Anggota Baleg DPR RI Fraksi PPP Illiza Sa'aduddin Djamal yang merupakan salah satu pengusul menjelaskan tujuan RUU Larangan Minuman Beralkohol adalah untuk menumbuhkan kesadaran masyarakat mengenai dampak negatif minuman beralkohol.

"Menumbuhkan kesadaran masyarakat mengenai bahaya minumam beralkohol, menciptakan ketertiban dan ketentraman di masyarakat dari para peminum minuman beralkohol," ujar Illiza seperti dikutip dalam rapat Baleg melaui akun Facebook Baleg DPR RI, Rabu (11/11/2020).

Illiza mengatakan, dari segi regulasi di Indonesia, aturan mengenai minuman beralkohol belum diatur secara spesifik.

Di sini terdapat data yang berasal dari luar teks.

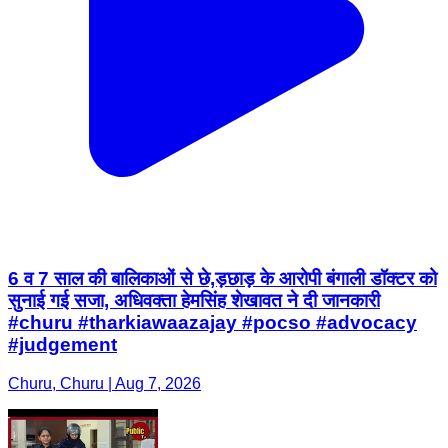
6 व 7 साल की बालिकाओं से छे,ड़छाड़ के आरोपी बंगाली डॉक्टर को
सुनाई गई सजा, अधिवक्ता हेमसिंह शेखावत ने दी जानकारी
#churu #tharkiawaazajay #pocso #advocacy
#judgement
Churu, Churu | Aug 7, 2026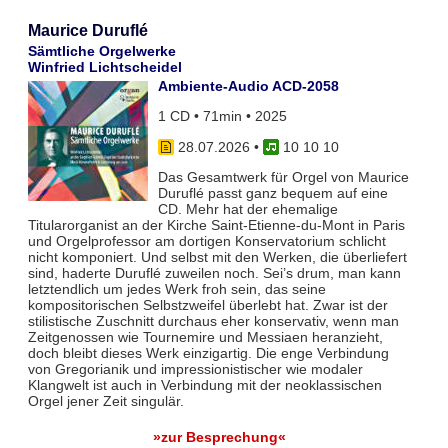
Maurice Duruflé
Sämtliche Orgelwerke
Winfried Lichtscheidel
Ambiente-Audio ACD-2058
1 CD • 71min • 2025
28.07.2026
•
10 10 10
Das Gesamtwerk für Orgel von Maurice
Duruflé passt ganz bequem auf eine
CD. Mehr hat der ehemalige
Titularorganist an der Kirche Saint-Etienne-du-Mont in Paris
und Orgelprofessor am dortigen Konservatorium schlicht
nicht komponiert. Und selbst mit den Werken, die überliefert
sind, haderte Duruflé zuweilen noch. Sei’s drum, man kann
letztendlich um jedes Werk froh sein, das seine
kompositorischen Selbstzweifel überlebt hat. Zwar ist der
stilistische Zuschnitt durchaus eher konservativ, wenn man
Zeitgenossen wie Tournemire und Messiaen heranzieht,
doch bleibt dieses Werk einzigartig. Die enge Verbindung
von Gregorianik und impressionistischer wie modaler
Klangwelt ist auch in Verbindung mit der neoklassischen
Orgel jener Zeit singulär.
»zur Besprechung«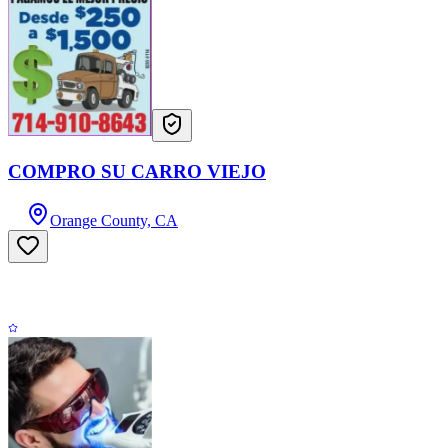
COMPRO SU CARRO VIEJO
Orange County, CA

Dia lantas mencontohkan sejumlah negara-negara muslim yang sudah menerapkan aturan berupa larangan total terhadap minuman beralkohol dan melarang minuman beralkohol bagi umat muslim saja.

Sementara di Indonesia, dia bilang, aturannya hanya tercantum dalam Peraturan Menteri Perdagangan saja dan tidak mengatur soal sanksi.

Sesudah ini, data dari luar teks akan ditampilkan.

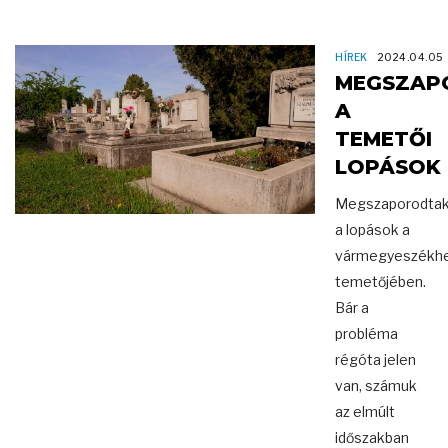
HÍREK
2024.04.05
MEGSZAP
A
TEMETŐI
LOPÁSOK
Megszaporodta
a lopások a
vármegyeszékhe
temetőjében.
Bár a
probléma
régóta jelen
van, számuk
az elmúlt
időszakban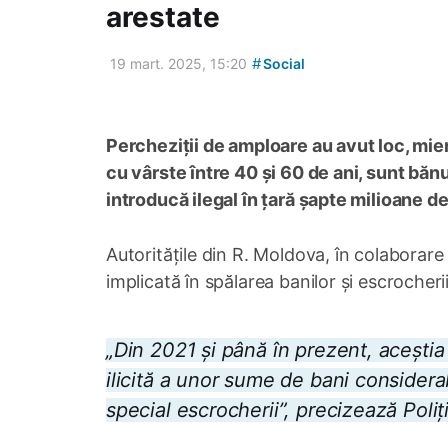
arestate
#
19 mart. 2025, 15:20
Social
Percheziții de amploare au avut loc, mier
cu vârste între 40 și 60 de ani, sunt băn
introducă ilegal în țară șapte milioane de
Autoritățile din R. Moldova, în colaborare 
implicată în spălarea banilor și escrocherii
„Din 2021 și până în prezent, acești
ilicită a unor sume de bani considerab
special escrocherii”, precizează Poliț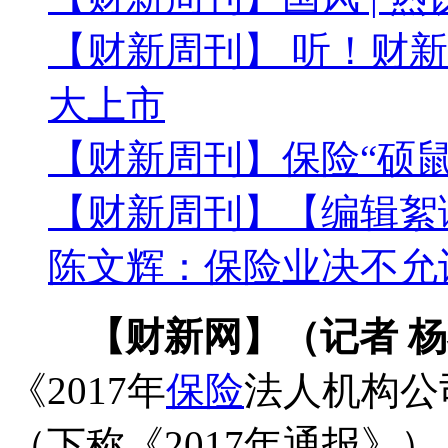
【财新周刊】 听！财新
大上市
【财新周刊】保险“硕鼠
【财新周刊】【编辑絮
陈文辉：保险业决不允
【财新网】（记者 
《2017年
保险
法人机构公
（下称《2017年通报》）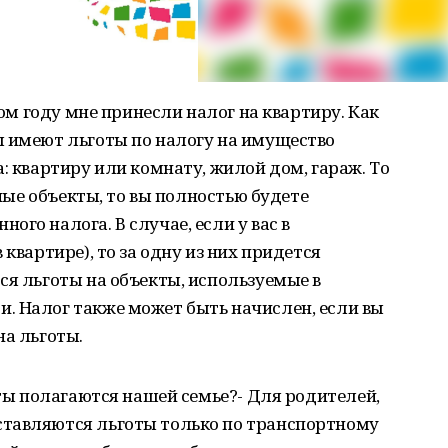
лом году мне принесли налог на квартиру. Как
ы имеют льготы по налогу на имущество
: квартиру или комнату, жилой дом, гараж. То
зные объекты, то вы полностью будете
го налога. В случае, если у вас в
 квартире), то за одну из них придется
ся льготы на объекты, используемые в
. Налог также может быть начислен, если вы
на льготы.
оты полагаются нашей семье?- Для родителей,
ставляются льготы только по транспортному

"Dalam perspektif yuridis formal, khususnya hukum pidana, larangan minuman beralkohol sudah sangat urgent. Ketentuan dalam KUHP sudah sangat tidak memadai sehingga perlu dibentuk UU baru," ujarnya.

Illiza mengungkapkan, sejumlah poin usulan norma larangan minuman beralkohol. Diantaranya, setiap orang yang memeluk agama Islam dan agama lainnya dilarang untuk memproduksi, memasukkan, menyimpan, mengedarkan, dan/atau menjual dan mengkonsumsi larangan minuman beralkohol golongan A, golongan B, golongan C, minuman beralkohol tradisional, dan minuman beralkohol campuran atau racikan yang memabukkan.

Selain itu, pengusul juga mengusulkan norma larangan lainnya, yaitu setiap orang yang menggunakan, membeli, atau mengkonsumsi minol golongan A, B, dan C, minuman beralkohol tradisional, dan minuman beralkohol racikan dan campuran yang memabukkan untuk kepentingan terbatas harus berusia 21 tahun dan wajib menunjukan kartu identitas pada saat membeli di tempat-tempat yang diizinkan oleh perundang-undangan.

Illiza menambahkan, dari segi perdagangan, pendapatan negara dari minuman beralkohol tidak sebanding dengan dampak yang ditimbulkan akinat minuman keras.

"Ini jelas kita bisa melihat dari aspek perdagangan pendapatan minuman ini negara itu tidak sebanding, karena resikonya itu jauh lebih tinggi dibanding dengan apa yang dampaknya," tegasnya.

Berdasarkan pemaparan tersebut, Illiza mengatakan, para pengusul menilai RUU Larangan Minuman Beralkohol harus segera dibahas dan disahkan. Alasannya, dari perspektif filosofis larangan minuman beralkohol sangat dibutuhkan untuk mewujudkan nilai Pancasila dan UUD 1945.

Sementara dalam perspektif sosial, dengan banyaknya orang yang meninggal dunia akibat minol, timbulnya kejahatan dan kekerasan di masyarakat maka larangan minuman beralkohol menjadi kebutuhan yang mendesak untuk menciptakan stabilitas sosial.

"Melihat realitas ini seharusnya pembahasan RUU Larangan Minuman Beralkohol dapat dilanjutkan dan disahkan demi kepentingan generasi yang akan datang," katanya.

"Saya mohon dukungan dan ketulusan hati kita semua agar UU ini bisa disegerakan," pungkasnya.